В плохо освещённом помещении располагаются три корзины. В них сладко спят дети. Кажется, это только что родившиеся дети. Они сонно машут порой ручками, но в основном они сладко спят и борются с реальностью посредством многообещающего сна.

Свет красиво льётся в это помещение из одного окна, которое расположено напротив корзинок. Луна приятно освещает детские лица, которые тревожно ищут что-то ручками порой, в остальное время тихонько сопят носиками и просто спят.

Неожиданно в комнату врывается человек в форме! Он статен, но внешность его неприятна, даже отвратительна! Он хватает без разбору одного ребёнка, который, вероятно, первым начал тихонько всхлипывать, реагируя на шум; он хватает его за ножку и ударяет со всей силы о стену, которая наполняется кровью и мозгами бедного малыша. Дети начинают протяжно рыдать. Он изумлён и начинает смеяться, его рот заполняется смехом и радостью и тогда он подходит и рассматривает нацию мальчика. Да, это был еврей. Он угадал. Вот она, немецкая проницательность! Второго тоже не спутать — он чёрный. Он следующим летит в окно!..
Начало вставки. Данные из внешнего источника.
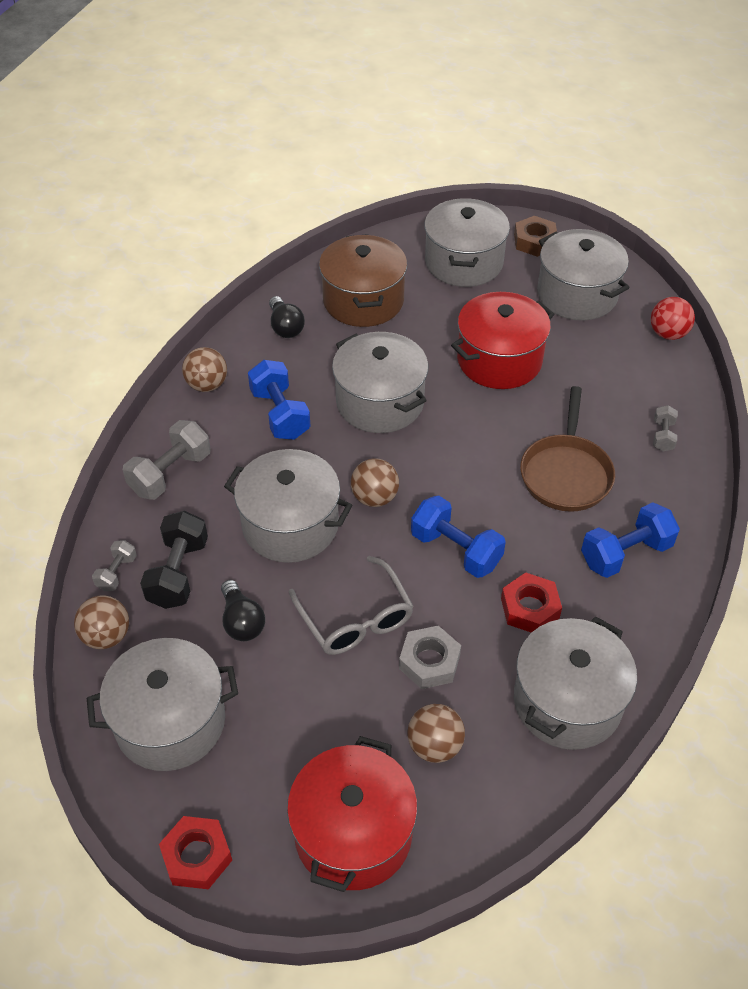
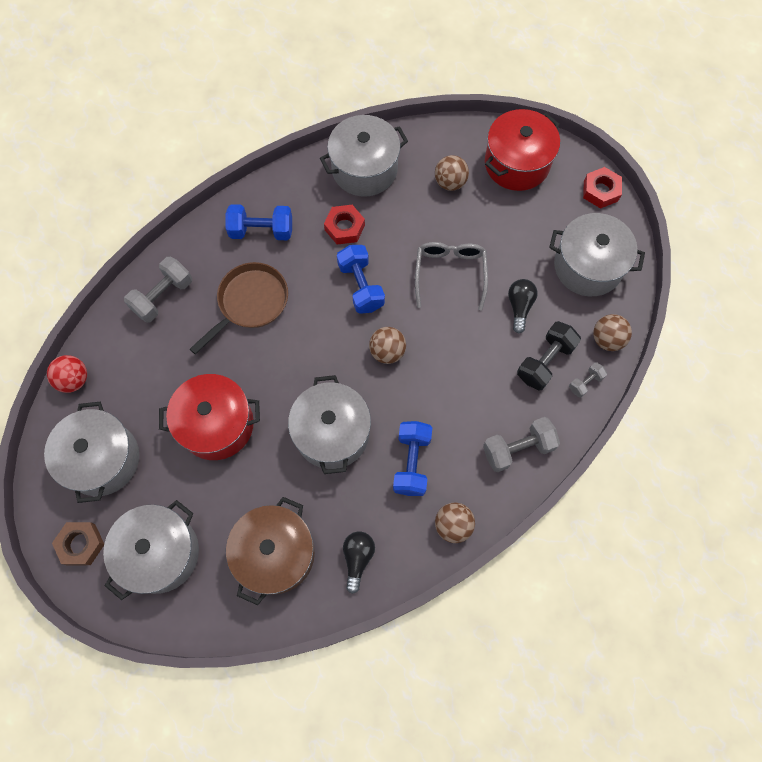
camera: 150 degrees left, 20 degrees up
(290, 525) = (455, 360): grey pot -> none
(429, 662) = (424, 226): grey nut -> none
(663, 436) = (163, 296): grey dumbbell -> grey dumbbell, size x1.84

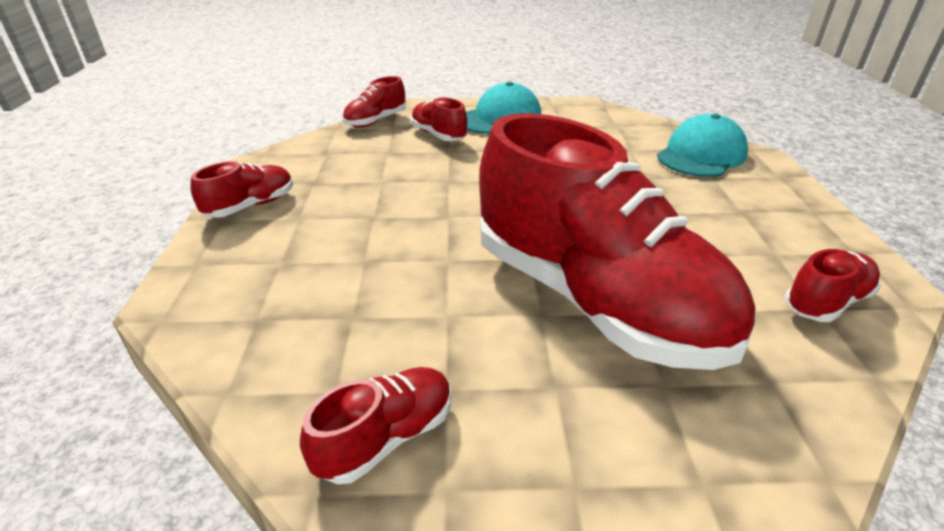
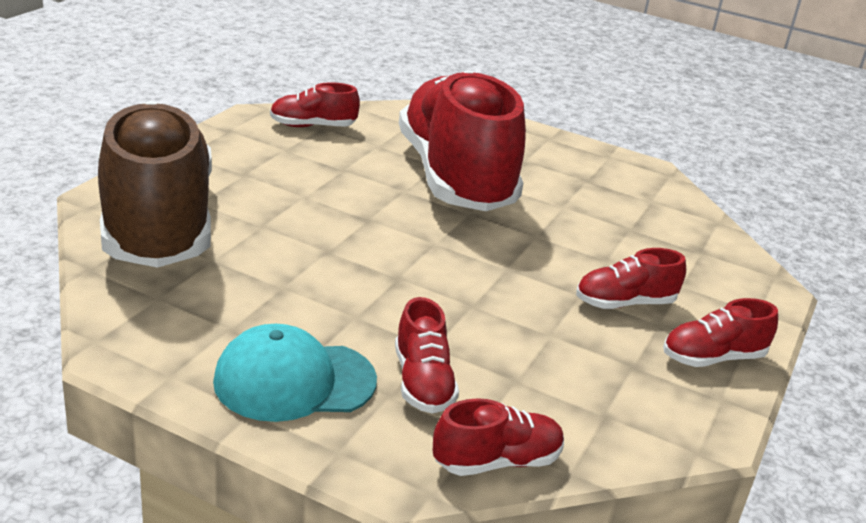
camera: 155 degrees left, 5 degrees down
(386, 437) = (629, 177): red shoe -> red shoe (624, 303)
(701, 155) = (157, 222): turquoise cap -> brown shoe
Но что ещё хуже... судьба последнего. Он русский. Его статный человек кладёт тихонько на пол и прыгает сапогами на его головёнку.

— Боже! Что за бред!

— Давид, что с тобой?

— Мама?.. Как... Ты здесь?.. Сколько мне лет?

— Тебе всего лишь 7 лет, Давид. Что случилось?

— Мне приснился плохой сон, мама... Очень плохой сон...

— Ты расскажешь мне, что тебе приснилось?

— Русских ненавидят, мам. Мы как чёрные, как евреи.